Word for word, repeat each record that follows.

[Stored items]

....................

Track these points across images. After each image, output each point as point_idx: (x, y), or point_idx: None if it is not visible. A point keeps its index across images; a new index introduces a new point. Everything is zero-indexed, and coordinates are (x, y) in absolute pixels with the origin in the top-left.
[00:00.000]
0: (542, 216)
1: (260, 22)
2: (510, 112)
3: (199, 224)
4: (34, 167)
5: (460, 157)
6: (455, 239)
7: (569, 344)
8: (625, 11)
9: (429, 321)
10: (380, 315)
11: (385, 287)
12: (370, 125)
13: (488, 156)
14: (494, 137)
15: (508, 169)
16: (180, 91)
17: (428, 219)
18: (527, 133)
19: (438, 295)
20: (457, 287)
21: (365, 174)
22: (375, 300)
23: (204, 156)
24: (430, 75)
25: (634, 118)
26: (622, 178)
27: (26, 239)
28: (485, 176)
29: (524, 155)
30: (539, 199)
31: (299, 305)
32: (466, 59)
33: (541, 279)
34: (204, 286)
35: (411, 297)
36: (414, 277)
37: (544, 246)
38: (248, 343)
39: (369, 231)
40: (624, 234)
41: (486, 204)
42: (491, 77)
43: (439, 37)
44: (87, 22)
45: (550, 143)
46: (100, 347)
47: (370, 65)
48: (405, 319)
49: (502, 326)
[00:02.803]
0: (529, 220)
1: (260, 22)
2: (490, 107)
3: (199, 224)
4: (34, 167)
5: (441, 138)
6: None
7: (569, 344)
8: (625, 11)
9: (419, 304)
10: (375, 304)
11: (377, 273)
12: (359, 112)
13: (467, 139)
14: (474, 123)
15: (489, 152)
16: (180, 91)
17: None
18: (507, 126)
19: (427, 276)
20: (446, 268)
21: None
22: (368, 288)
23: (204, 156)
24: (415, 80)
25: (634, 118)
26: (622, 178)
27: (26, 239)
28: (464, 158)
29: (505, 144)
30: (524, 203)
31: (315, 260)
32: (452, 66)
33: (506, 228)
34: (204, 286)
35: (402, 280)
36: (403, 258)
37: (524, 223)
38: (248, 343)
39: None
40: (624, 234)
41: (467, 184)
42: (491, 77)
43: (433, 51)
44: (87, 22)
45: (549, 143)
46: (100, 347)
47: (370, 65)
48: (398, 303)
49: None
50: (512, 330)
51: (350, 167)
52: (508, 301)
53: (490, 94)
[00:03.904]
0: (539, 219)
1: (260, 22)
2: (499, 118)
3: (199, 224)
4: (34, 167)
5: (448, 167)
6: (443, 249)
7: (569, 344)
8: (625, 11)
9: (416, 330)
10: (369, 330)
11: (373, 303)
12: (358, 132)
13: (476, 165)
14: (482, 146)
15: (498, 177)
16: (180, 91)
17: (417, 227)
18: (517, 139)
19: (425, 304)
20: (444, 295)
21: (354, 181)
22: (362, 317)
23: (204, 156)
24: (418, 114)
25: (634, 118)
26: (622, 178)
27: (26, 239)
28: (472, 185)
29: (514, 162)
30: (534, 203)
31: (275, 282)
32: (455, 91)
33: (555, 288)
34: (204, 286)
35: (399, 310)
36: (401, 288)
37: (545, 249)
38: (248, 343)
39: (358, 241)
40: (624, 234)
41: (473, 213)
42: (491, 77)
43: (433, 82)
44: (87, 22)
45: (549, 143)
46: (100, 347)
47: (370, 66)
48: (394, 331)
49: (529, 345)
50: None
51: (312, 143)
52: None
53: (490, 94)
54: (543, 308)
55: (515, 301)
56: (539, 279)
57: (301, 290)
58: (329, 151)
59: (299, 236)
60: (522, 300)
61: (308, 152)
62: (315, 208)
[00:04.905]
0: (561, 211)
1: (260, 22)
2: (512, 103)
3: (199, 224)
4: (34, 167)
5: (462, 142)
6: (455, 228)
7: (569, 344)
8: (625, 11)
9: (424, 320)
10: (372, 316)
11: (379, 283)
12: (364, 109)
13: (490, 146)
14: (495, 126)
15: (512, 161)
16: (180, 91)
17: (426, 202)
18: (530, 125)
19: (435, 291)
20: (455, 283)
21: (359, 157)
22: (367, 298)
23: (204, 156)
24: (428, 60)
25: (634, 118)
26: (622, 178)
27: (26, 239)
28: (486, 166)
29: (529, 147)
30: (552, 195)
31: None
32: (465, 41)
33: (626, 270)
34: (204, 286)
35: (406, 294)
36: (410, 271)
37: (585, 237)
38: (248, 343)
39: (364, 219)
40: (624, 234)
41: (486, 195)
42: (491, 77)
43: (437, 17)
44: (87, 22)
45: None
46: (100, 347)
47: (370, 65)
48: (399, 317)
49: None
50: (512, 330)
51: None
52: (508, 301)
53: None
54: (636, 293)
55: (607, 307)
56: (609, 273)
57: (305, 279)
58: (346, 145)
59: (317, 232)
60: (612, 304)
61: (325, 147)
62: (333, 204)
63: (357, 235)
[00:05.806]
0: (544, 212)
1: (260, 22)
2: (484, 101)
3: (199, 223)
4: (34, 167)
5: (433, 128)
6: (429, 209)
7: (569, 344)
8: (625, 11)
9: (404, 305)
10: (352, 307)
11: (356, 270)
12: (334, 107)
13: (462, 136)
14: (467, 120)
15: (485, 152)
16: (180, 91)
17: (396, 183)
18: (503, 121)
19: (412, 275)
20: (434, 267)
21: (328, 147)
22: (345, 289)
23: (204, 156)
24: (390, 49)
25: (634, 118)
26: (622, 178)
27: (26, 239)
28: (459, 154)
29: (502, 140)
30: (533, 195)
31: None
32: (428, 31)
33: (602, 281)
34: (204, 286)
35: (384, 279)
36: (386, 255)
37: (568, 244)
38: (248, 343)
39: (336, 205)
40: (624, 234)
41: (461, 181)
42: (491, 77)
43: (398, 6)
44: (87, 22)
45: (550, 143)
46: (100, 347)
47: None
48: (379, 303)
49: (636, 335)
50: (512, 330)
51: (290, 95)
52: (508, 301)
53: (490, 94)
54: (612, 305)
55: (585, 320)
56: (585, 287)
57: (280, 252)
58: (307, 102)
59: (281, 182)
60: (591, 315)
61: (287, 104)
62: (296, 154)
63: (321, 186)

....................

RESPONSE TO THIS TASK:
Track these points across images. After each image, output each point as point_idx: (x, y), or point_idx: None if it is not visible. A point keeps its index across images; a new index introduces a new point. Everything is zero-indexed, and coordinates are (x, y) in absolute pixels with the origin in the top-left.
[00:00.000]
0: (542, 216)
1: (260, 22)
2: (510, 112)
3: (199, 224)
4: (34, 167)
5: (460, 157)
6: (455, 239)
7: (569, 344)
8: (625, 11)
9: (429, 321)
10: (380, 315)
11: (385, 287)
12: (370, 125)
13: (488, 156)
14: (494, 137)
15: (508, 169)
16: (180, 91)
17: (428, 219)
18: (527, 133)
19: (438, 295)
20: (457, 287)
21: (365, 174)
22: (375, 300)
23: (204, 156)
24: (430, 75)
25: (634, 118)
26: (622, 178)
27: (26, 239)
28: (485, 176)
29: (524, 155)
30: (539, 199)
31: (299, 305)
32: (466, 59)
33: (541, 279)
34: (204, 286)
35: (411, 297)
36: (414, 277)
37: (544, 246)
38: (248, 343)
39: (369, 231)
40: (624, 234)
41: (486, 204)
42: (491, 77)
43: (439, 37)
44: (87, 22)
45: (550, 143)
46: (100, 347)
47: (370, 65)
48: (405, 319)
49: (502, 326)
[00:02.803]
0: (529, 220)
1: (260, 22)
2: (490, 107)
3: (199, 224)
4: (34, 167)
5: (441, 138)
6: None
7: (569, 344)
8: (625, 11)
9: (419, 304)
10: (375, 304)
11: (377, 273)
12: (359, 112)
13: (467, 139)
14: (474, 123)
15: (489, 152)
16: (180, 91)
17: None
18: (507, 126)
19: (427, 276)
20: (446, 268)
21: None
22: (368, 288)
23: (204, 156)
24: (415, 80)
25: (634, 118)
26: (622, 178)
27: (26, 239)
28: (464, 158)
29: (505, 144)
30: (524, 203)
31: (315, 260)
32: (452, 66)
33: (506, 228)
34: (204, 286)
35: (402, 280)
36: (403, 258)
37: (524, 223)
38: (248, 343)
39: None
40: (624, 234)
41: (467, 184)
42: (491, 77)
43: (433, 51)
44: (87, 22)
45: (549, 143)
46: (100, 347)
47: (370, 65)
48: (398, 303)
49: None
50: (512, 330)
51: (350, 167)
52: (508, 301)
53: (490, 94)
[00:03.904]
0: (539, 219)
1: (260, 22)
2: (499, 118)
3: (199, 224)
4: (34, 167)
5: (448, 167)
6: (443, 249)
7: (569, 344)
8: (625, 11)
9: (416, 330)
10: (369, 330)
11: (373, 303)
12: (358, 132)
13: (476, 165)
14: (482, 146)
15: (498, 177)
16: (180, 91)
17: (417, 227)
18: (517, 139)
19: (425, 304)
20: (444, 295)
21: (354, 181)
22: (362, 317)
23: (204, 156)
24: (418, 114)
25: (634, 118)
26: (622, 178)
27: (26, 239)
28: (472, 185)
29: (514, 162)
30: (534, 203)
31: (275, 282)
32: (455, 91)
33: (555, 288)
34: (204, 286)
35: (399, 310)
36: (401, 288)
37: (545, 249)
38: (248, 343)
39: (358, 241)
40: (624, 234)
41: (473, 213)
42: (491, 77)
43: (433, 82)
44: (87, 22)
45: (549, 143)
46: (100, 347)
47: (370, 66)
48: (394, 331)
49: (529, 345)
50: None
51: (312, 143)
52: None
53: (490, 94)
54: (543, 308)
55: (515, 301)
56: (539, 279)
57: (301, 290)
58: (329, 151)
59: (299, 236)
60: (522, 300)
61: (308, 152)
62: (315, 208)
[00:04.905]
0: (561, 211)
1: (260, 22)
2: (512, 103)
3: (199, 224)
4: (34, 167)
5: (462, 142)
6: (455, 228)
7: (569, 344)
8: (625, 11)
9: (424, 320)
10: (372, 316)
11: (379, 283)
12: (364, 109)
13: (490, 146)
14: (495, 126)
15: (512, 161)
16: (180, 91)
17: (426, 202)
18: (530, 125)
19: (435, 291)
20: (455, 283)
21: (359, 157)
22: (367, 298)
23: (204, 156)
24: (428, 60)
25: (634, 118)
26: (622, 178)
27: (26, 239)
28: (486, 166)
29: (529, 147)
30: (552, 195)
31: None
32: (465, 41)
33: (626, 270)
34: (204, 286)
35: (406, 294)
36: (410, 271)
37: (585, 237)
38: (248, 343)
39: (364, 219)
40: (624, 234)
41: (486, 195)
42: (491, 77)
43: (437, 17)
44: (87, 22)
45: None
46: (100, 347)
47: (370, 65)
48: (399, 317)
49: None
50: (512, 330)
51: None
52: (508, 301)
53: None
54: (636, 293)
55: (607, 307)
56: (609, 273)
57: (305, 279)
58: (346, 145)
59: (317, 232)
60: (612, 304)
61: (325, 147)
62: (333, 204)
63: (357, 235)
[00:05.806]
0: (544, 212)
1: (260, 22)
2: (484, 101)
3: (199, 223)
4: (34, 167)
5: (433, 128)
6: (429, 209)
7: (569, 344)
8: (625, 11)
9: (404, 305)
10: (352, 307)
11: (356, 270)
12: (334, 107)
13: (462, 136)
14: (467, 120)
15: (485, 152)
16: (180, 91)
17: (396, 183)
18: (503, 121)
19: (412, 275)
20: (434, 267)
21: (328, 147)
22: (345, 289)
23: (204, 156)
24: (390, 49)
25: (634, 118)
26: (622, 178)
27: (26, 239)
28: (459, 154)
29: (502, 140)
30: (533, 195)
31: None
32: (428, 31)
33: (602, 281)
34: (204, 286)
35: (384, 279)
36: (386, 255)
37: (568, 244)
38: (248, 343)
39: (336, 205)
40: (624, 234)
41: (461, 181)
42: (491, 77)
43: (398, 6)
44: (87, 22)
45: (550, 143)
46: (100, 347)
47: None
48: (379, 303)
49: (636, 335)
50: (512, 330)
51: (290, 95)
52: (508, 301)
53: (490, 94)
54: (612, 305)
55: (585, 320)
56: (585, 287)
57: (280, 252)
58: (307, 102)
59: (281, 182)
60: (591, 315)
61: (287, 104)
62: (296, 154)
63: (321, 186)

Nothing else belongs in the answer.